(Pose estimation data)
=== Begin Enclosure ===
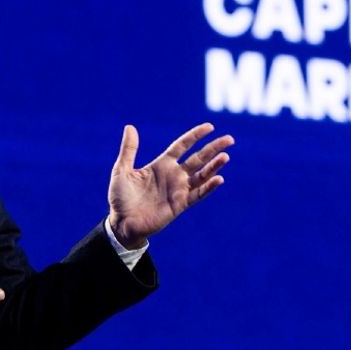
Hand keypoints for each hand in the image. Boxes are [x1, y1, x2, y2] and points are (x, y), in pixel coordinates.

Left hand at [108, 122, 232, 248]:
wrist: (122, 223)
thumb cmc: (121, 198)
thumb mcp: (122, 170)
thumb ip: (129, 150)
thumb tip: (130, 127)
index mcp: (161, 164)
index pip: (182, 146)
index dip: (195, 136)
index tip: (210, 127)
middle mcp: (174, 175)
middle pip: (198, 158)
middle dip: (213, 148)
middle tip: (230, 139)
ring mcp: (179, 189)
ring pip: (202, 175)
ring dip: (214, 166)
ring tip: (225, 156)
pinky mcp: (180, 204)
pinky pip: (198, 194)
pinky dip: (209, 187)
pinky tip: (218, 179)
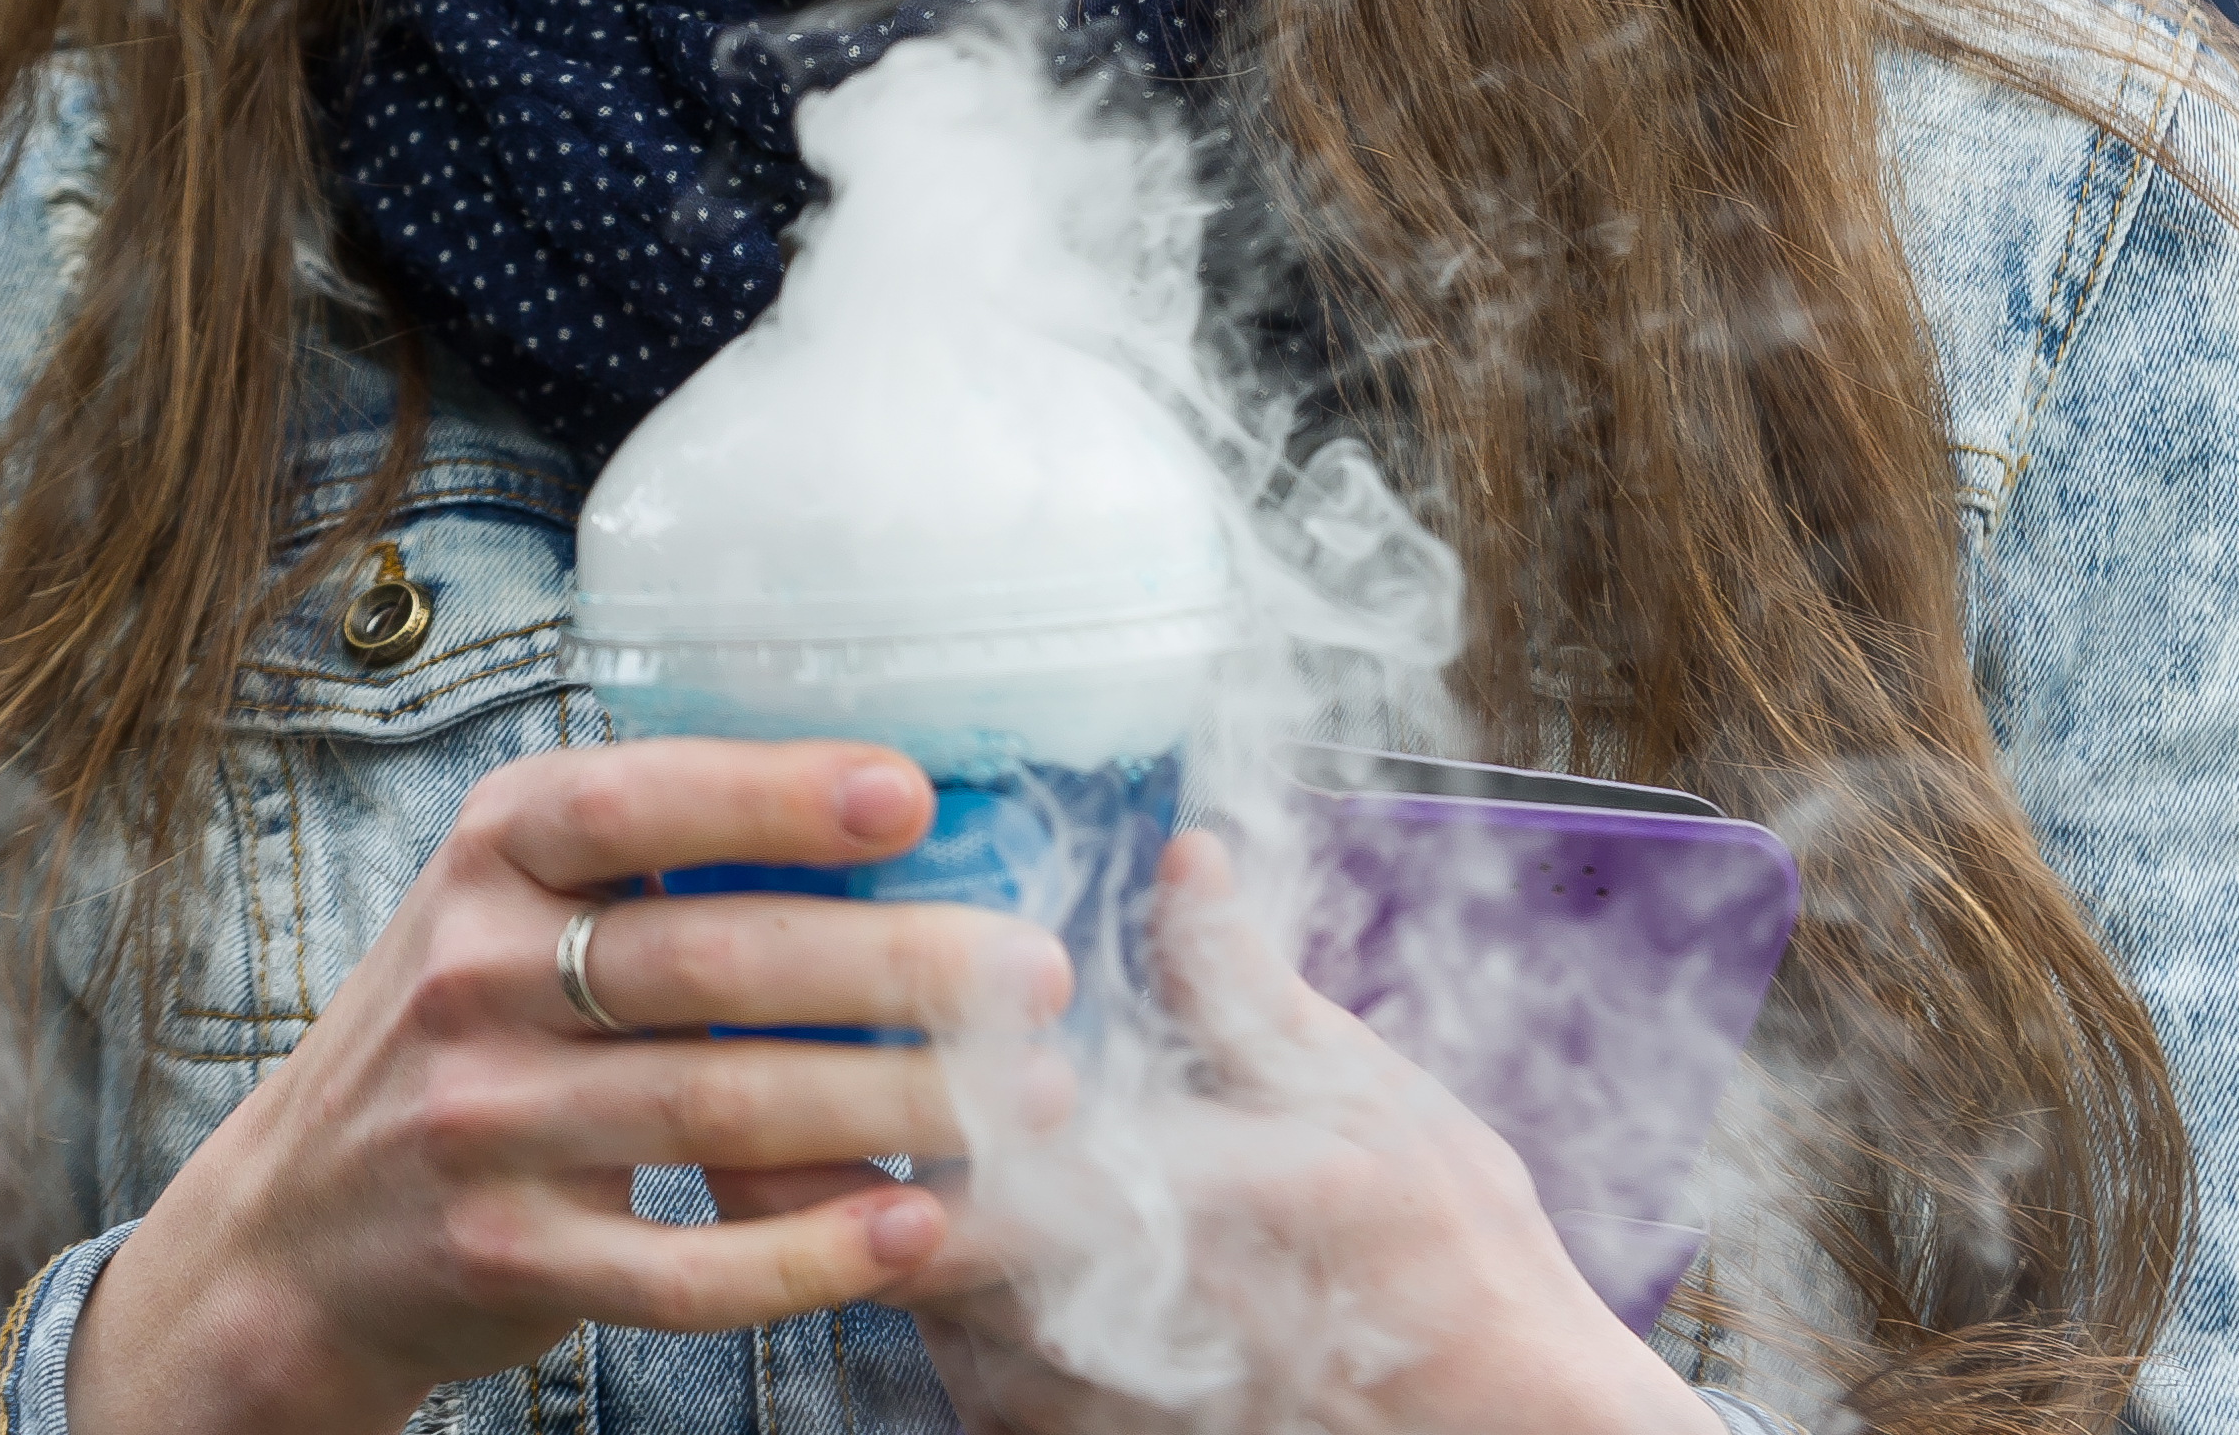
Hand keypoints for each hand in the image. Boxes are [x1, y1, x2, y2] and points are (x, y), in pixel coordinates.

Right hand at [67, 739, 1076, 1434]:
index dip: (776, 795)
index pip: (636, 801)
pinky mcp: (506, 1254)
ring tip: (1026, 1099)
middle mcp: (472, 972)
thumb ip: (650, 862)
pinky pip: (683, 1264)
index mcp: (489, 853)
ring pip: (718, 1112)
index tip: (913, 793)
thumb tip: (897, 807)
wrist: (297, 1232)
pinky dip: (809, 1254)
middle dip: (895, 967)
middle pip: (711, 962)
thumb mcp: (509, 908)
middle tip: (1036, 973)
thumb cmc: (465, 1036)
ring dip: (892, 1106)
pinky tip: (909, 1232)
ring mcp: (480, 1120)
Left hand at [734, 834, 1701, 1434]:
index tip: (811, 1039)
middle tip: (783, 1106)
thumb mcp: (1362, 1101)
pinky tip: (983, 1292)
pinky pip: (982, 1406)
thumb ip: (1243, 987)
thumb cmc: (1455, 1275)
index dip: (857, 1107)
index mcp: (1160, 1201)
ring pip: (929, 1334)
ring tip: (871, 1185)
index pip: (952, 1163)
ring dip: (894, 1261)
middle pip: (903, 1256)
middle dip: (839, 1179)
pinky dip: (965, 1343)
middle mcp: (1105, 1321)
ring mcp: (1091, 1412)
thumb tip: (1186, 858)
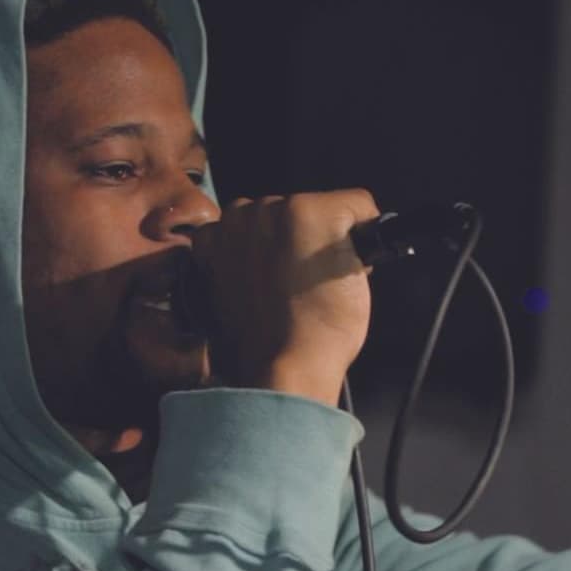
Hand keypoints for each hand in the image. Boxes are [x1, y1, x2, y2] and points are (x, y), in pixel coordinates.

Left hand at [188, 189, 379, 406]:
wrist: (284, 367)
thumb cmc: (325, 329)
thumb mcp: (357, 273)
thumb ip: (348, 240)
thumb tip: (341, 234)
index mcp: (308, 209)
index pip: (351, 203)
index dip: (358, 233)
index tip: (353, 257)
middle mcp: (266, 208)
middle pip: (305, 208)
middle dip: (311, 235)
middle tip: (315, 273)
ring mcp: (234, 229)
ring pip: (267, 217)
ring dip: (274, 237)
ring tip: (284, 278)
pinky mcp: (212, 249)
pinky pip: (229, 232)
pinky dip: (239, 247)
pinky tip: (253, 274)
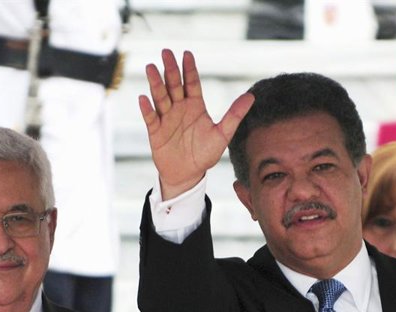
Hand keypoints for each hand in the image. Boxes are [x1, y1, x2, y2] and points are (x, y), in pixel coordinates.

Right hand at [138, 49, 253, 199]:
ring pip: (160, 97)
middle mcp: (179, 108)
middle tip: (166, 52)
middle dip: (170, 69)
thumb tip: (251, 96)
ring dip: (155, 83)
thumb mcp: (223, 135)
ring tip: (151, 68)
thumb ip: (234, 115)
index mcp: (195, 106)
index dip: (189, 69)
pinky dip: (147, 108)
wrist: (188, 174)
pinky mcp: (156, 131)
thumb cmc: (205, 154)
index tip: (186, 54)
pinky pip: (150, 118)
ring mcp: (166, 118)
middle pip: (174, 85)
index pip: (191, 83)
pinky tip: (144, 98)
=== End Enclosure ===
• [ACTIVITY] Copy out all the records exactly as they read, and omit the pictures.

• [RESPONSE TO THE EXERCISE]
Hand keypoints for each hand in the image. Boxes are [x1, y1, x2, y2] and points are (x, y), in pixel coordinates.

Left hand at [108, 122, 232, 248]:
wrist: (122, 223)
thumb cmc: (121, 198)
thumb mcp: (122, 170)
thumb ip: (129, 150)
thumb tip: (130, 127)
index mcp: (161, 164)
index pip: (182, 146)
index dip: (195, 136)
index tip: (210, 127)
middle mcp: (174, 175)
middle pip: (198, 158)
middle dip: (213, 148)
middle tip: (230, 139)
ring mcp: (179, 189)
ring pip: (202, 175)
ring dip: (214, 166)
ring tip: (225, 156)
pinky mcp: (180, 204)
pinky pip: (198, 194)
pinky dip: (209, 187)
pinky tip: (218, 179)
Hand keypoints for each hand in the image. Boxes are [x1, y1, x2, y2] and points are (x, y), in pixel coordinates.

Right hand at [67, 739, 1076, 1434]:
index dip: (776, 795)
index pip: (636, 801)
pinky mcp: (506, 1254)
ring tip: (1026, 1099)
middle mcp: (472, 972)
thumb ip: (650, 862)
pinky pip: (683, 1264)
index mcp: (489, 853)
ring pip: (718, 1112)
index tip: (913, 793)
thumb tip: (897, 807)
wrist: (297, 1232)
pinky dip: (809, 1254)
middle dip: (895, 967)
middle pip: (711, 962)
thumb mcp: (509, 908)
middle tip: (1036, 973)
thumb cmc: (465, 1036)
ring dip: (892, 1106)
pinky tip: (909, 1232)
ring mcp: (480, 1120)
Left hand at [734, 834, 1701, 1434]:
index tip: (811, 1039)
middle tip: (783, 1106)
thumb mcp: (1362, 1101)
pinky tip: (983, 1292)
pinky pip: (982, 1406)
thumb ip: (1243, 987)
thumb cmc: (1455, 1275)
index dip: (857, 1107)
index mcp: (1160, 1201)
ring pip: (929, 1334)
ring tip: (871, 1185)
index pip: (952, 1163)
ring dip: (894, 1261)
middle pip: (903, 1256)
middle dip: (839, 1179)
pinky dip: (965, 1343)
middle mcp: (1105, 1321)
ring mcp: (1091, 1412)
thumb tip: (1186, 858)
Hand keypoints for each hand in the image. Boxes are [x1, y1, x2, y2] and points are (x, y), in pixel coordinates.

Left hand at [188, 189, 379, 406]:
wrist: (284, 367)
thumb cmc: (325, 329)
thumb mcp: (357, 273)
thumb ip: (348, 240)
thumb tip: (341, 234)
index mcp: (308, 209)
index pip: (351, 203)
index dip: (358, 233)
index tip: (353, 257)
middle mcp: (266, 208)
middle pip: (305, 208)
middle dip: (311, 235)
middle tip: (315, 273)
ring mcp: (234, 229)
ring pip: (267, 217)
ring dip: (274, 237)
ring tip: (284, 278)
pinky mcp: (212, 249)
pinky pip: (229, 232)
pinky dip: (239, 247)
pinky tip: (253, 274)
Hand keypoints for each hand in the image. Boxes are [x1, y1, x2, y2] and points are (x, y), in pixel coordinates.

Right hand at [138, 49, 253, 199]:
ring pip: (160, 97)
middle mcp: (179, 108)
middle tip: (166, 52)
middle dip: (170, 69)
thumb tip: (251, 96)
ring dip: (155, 83)
thumb mcp: (223, 135)
ring tip: (151, 68)
thumb ip: (234, 115)
index mcp: (195, 106)
index dip: (189, 69)
pinky dip: (147, 108)
wrist: (188, 174)
pinky mcp: (156, 131)
thumb cmc: (205, 154)
index tip: (186, 54)
pinky pip: (150, 118)
ring mcp: (166, 118)
middle pip: (174, 85)
index pip: (191, 83)
pinky tip: (144, 98)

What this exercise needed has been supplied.